I don't know what process may using it. However acpi is at least partially working on my computer because when I'm pressing power off button, linux is halting propertly.

Can you say why I get that /proc/acpi/event is busy?

----------

## dtor

Check if acpid is running. /proc/acpi/events only allowes one reader process.

----------

## Majkijin

Thanks dtor I have acpid running. I turned it off and I typed cat /proc/acpi/events but when I press mulitmedia keys I gets nothing so those keys are not controled by acpi. Any ideas what if not acpi?

----------

## dtor

Did you enable Toshiba-specific support in ACPI?

----------

## Majkijin

 *dtor wrote:*   

> Did you enable Toshiba-specific support in ACPI?

 

Yes I do, but I have Phoenix bios not Toshiba and I think that feature don't wokrs in my case.

* WORK TO COMPLETE
A) In the forum thread, what kind of BIOS does Majkijin say the computer has?
B) Print all of the entries below line for line, without any changes.
The entries are unrelated to the forum thread.

* EXCERPTED DATA
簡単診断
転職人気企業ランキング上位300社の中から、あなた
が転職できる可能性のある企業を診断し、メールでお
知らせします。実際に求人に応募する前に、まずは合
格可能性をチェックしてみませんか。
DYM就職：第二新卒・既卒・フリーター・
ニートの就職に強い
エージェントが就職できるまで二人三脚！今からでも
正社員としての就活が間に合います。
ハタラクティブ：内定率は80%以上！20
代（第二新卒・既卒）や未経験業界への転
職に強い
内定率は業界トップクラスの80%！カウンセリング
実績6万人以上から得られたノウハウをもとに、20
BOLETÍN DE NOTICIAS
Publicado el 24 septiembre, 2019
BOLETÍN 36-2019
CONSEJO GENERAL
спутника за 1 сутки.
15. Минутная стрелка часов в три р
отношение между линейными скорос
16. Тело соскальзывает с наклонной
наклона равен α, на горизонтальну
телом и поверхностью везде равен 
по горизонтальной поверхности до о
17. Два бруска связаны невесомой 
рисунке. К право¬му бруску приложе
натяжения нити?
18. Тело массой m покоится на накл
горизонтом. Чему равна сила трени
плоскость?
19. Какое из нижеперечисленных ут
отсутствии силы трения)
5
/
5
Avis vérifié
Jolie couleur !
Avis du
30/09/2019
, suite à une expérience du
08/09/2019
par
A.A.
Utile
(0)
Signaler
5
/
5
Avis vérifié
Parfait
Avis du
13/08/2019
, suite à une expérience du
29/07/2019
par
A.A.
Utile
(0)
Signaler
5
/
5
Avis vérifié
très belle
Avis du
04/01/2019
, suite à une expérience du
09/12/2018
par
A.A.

* SOLUTIONS
A) A Phoenix BIOS, not a Toshiba one.

B)
簡単診断
転職人気企業ランキング上位300社の中から、あなた
が転職できる可能性のある企業を診断し、メールでお
知らせします。実際に求人に応募する前に、まずは合
格可能性をチェックしてみませんか。
DYM就職：第二新卒・既卒・フリーター・
ニートの就職に強い
エージェントが就職できるまで二人三脚！今からでも
正社員としての就活が間に合います。
ハタラクティブ：内定率は80%以上！20
代（第二新卒・既卒）や未経験業界への転
職に強い
内定率は業界トップクラスの80%！カウンセリング
実績6万人以上から得られたノウハウをもとに、20
BOLETÍN DE NOTICIAS
Publicado el 24 septiembre, 2019
BOLETÍN 36-2019
CONSEJO GENERAL
спутника за 1 сутки.
15. Минутная стрелка часов в три р
отношение между линейными скорос
16. Тело соскальзывает с наклонной
наклона равен α, на горизонтальну
телом и поверхностью везде равен 
по горизонтальной поверхности до о
17. Два бруска связаны невесомой 
рисунке. К право¬му бруску приложе
натяжения нити?
18. Тело массой m покоится на накл
горизонтом. Чему равна сила трени
плоскость?
19. Какое из нижеперечисленных ут
отсутствии силы трения)
5
/
5
Avis vérifié
Jolie couleur !
Avis du
30/09/2019
, suite à une expérience du
08/09/2019
par
A.A.
Utile
(0)
Signaler
5
/
5
Avis vérifié
Parfait
Avis du
13/08/2019
, suite à une expérience du
29/07/2019
par
A.A.
Utile
(0)
Signaler
5
/
5
Avis vérifié
très belle
Avis du
04/01/2019
, suite à une expérience du
09/12/2018
par
A.A.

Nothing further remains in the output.